EXERCISE – All lines below are to be output exactly as they stand.

MATERIAL SUPPLIED –

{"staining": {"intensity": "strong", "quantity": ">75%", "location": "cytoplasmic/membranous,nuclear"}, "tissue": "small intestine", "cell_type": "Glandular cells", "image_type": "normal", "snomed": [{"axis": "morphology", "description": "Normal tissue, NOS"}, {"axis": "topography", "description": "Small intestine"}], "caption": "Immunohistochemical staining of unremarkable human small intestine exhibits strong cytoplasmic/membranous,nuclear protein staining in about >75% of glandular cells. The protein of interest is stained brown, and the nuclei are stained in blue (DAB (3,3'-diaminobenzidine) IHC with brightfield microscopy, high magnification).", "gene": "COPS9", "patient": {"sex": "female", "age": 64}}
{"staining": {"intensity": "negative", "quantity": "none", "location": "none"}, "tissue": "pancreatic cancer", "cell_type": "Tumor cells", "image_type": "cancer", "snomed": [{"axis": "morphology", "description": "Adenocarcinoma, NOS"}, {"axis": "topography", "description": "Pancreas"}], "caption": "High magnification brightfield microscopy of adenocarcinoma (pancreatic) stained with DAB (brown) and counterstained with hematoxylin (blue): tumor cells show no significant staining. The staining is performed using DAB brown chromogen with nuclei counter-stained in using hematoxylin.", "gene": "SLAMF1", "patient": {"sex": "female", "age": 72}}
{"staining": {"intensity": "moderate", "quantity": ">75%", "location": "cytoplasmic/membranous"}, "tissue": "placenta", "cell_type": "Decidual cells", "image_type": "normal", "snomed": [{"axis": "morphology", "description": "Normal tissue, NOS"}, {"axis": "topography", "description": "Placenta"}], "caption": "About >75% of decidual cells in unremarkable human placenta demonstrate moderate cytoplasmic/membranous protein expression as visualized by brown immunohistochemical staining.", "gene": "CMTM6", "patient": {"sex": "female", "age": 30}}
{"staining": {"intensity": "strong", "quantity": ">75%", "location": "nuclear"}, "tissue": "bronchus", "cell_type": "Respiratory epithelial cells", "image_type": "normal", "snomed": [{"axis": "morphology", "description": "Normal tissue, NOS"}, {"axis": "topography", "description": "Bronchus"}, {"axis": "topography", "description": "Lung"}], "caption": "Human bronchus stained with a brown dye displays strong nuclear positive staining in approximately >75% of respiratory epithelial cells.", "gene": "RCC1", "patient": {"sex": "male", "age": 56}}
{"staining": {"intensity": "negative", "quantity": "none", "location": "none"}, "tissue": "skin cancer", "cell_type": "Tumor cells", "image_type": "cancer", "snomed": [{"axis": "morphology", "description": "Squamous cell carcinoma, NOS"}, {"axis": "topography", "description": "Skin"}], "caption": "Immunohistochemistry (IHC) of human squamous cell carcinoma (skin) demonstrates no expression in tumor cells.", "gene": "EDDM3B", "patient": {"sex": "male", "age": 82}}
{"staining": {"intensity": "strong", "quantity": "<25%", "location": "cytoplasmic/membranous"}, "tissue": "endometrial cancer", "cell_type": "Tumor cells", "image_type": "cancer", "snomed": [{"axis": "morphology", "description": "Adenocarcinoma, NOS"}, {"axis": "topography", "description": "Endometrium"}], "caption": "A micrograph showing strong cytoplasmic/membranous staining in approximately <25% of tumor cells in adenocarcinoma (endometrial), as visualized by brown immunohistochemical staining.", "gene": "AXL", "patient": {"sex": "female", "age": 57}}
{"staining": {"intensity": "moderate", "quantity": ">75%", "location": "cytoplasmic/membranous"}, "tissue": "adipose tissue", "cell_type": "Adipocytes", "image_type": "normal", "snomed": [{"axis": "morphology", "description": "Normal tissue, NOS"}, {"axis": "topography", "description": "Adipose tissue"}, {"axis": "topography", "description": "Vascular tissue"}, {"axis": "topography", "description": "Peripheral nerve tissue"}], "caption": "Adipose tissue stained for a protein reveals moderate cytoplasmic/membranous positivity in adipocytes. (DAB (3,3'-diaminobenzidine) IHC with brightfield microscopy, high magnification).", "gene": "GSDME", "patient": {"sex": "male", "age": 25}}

OUTPUT OF THE EXERCISE –
{"staining": {"intensity": "strong", "quantity": ">75%", "location": "cytoplasmic/membranous,nuclear"}, "tissue": "small intestine", "cell_type": "Glandular cells", "image_type": "normal", "snomed": [{"axis": "morphology", "description": "Normal tissue, NOS"}, {"axis": "topography", "description": "Small intestine"}], "caption": "Immunohistochemical staining of unremarkable human small intestine exhibits strong cytoplasmic/membranous,nuclear protein staining in about >75% of glandular cells. The protein of interest is stained brown, and the nuclei are stained in blue (DAB (3,3'-diaminobenzidine) IHC with brightfield microscopy, high magnification).", "gene": "COPS9", "patient": {"sex": "female", "age": 64}}
{"staining": {"intensity": "negative", "quantity": "none", "location": "none"}, "tissue": "pancreatic cancer", "cell_type": "Tumor cells", "image_type": "cancer", "snomed": [{"axis": "morphology", "description": "Adenocarcinoma, NOS"}, {"axis": "topography", "description": "Pancreas"}], "caption": "High magnification brightfield microscopy of adenocarcinoma (pancreatic) stained with DAB (brown) and counterstained with hematoxylin (blue): tumor cells show no significant staining. The staining is performed using DAB brown chromogen with nuclei counter-stained in using hematoxylin.", "gene": "SLAMF1", "patient": {"sex": "female", "age": 72}}
{"staining": {"intensity": "moderate", "quantity": ">75%", "location": "cytoplasmic/membranous"}, "tissue": "placenta", "cell_type": "Decidual cells", "image_type": "normal", "snomed": [{"axis": "morphology", "description": "Normal tissue, NOS"}, {"axis": "topography", "description": "Placenta"}], "caption": "About >75% of decidual cells in unremarkable human placenta demonstrate moderate cytoplasmic/membranous protein expression as visualized by brown immunohistochemical staining.", "gene": "CMTM6", "patient": {"sex": "female", "age": 30}}
{"staining": {"intensity": "strong", "quantity": ">75%", "location": "nuclear"}, "tissue": "bronchus", "cell_type": "Respiratory epithelial cells", "image_type": "normal", "snomed": [{"axis": "morphology", "description": "Normal tissue, NOS"}, {"axis": "topography", "description": "Bronchus"}, {"axis": "topography", "description": "Lung"}], "caption": "Human bronchus stained with a brown dye displays strong nuclear positive staining in approximately >75% of respiratory epithelial cells.", "gene": "RCC1", "patient": {"sex": "male", "age": 56}}
{"staining": {"intensity": "negative", "quantity": "none", "location": "none"}, "tissue": "skin cancer", "cell_type": "Tumor cells", "image_type": "cancer", "snomed": [{"axis": "morphology", "description": "Squamous cell carcinoma, NOS"}, {"axis": "topography", "description": "Skin"}], "caption": "Immunohistochemistry (IHC) of human squamous cell carcinoma (skin) demonstrates no expression in tumor cells.", "gene": "EDDM3B", "patient": {"sex": "male", "age": 82}}
{"staining": {"intensity": "strong", "quantity": "<25%", "location": "cytoplasmic/membranous"}, "tissue": "endometrial cancer", "cell_type": "Tumor cells", "image_type": "cancer", "snomed": [{"axis": "morphology", "description": "Adenocarcinoma, NOS"}, {"axis": "topography", "description": "Endometrium"}], "caption": "A micrograph showing strong cytoplasmic/membranous staining in approximately <25% of tumor cells in adenocarcinoma (endometrial), as visualized by brown immunohistochemical staining.", "gene": "AXL", "patient": {"sex": "female", "age": 57}}
{"staining": {"intensity": "moderate", "quantity": ">75%", "location": "cytoplasmic/membranous"}, "tissue": "adipose tissue", "cell_type": "Adipocytes", "image_type": "normal", "snomed": [{"axis": "morphology", "description": "Normal tissue, NOS"}, {"axis": "topography", "description": "Adipose tissue"}, {"axis": "topography", "description": "Vascular tissue"}, {"axis": "topography", "description": "Peripheral nerve tissue"}], "caption": "Adipose tissue stained for a protein reveals moderate cytoplasmic/membranous positivity in adipocytes. (DAB (3,3'-diaminobenzidine) IHC with brightfield microscopy, high magnification).", "gene": "GSDME", "patient": {"sex": "male", "age": 25}}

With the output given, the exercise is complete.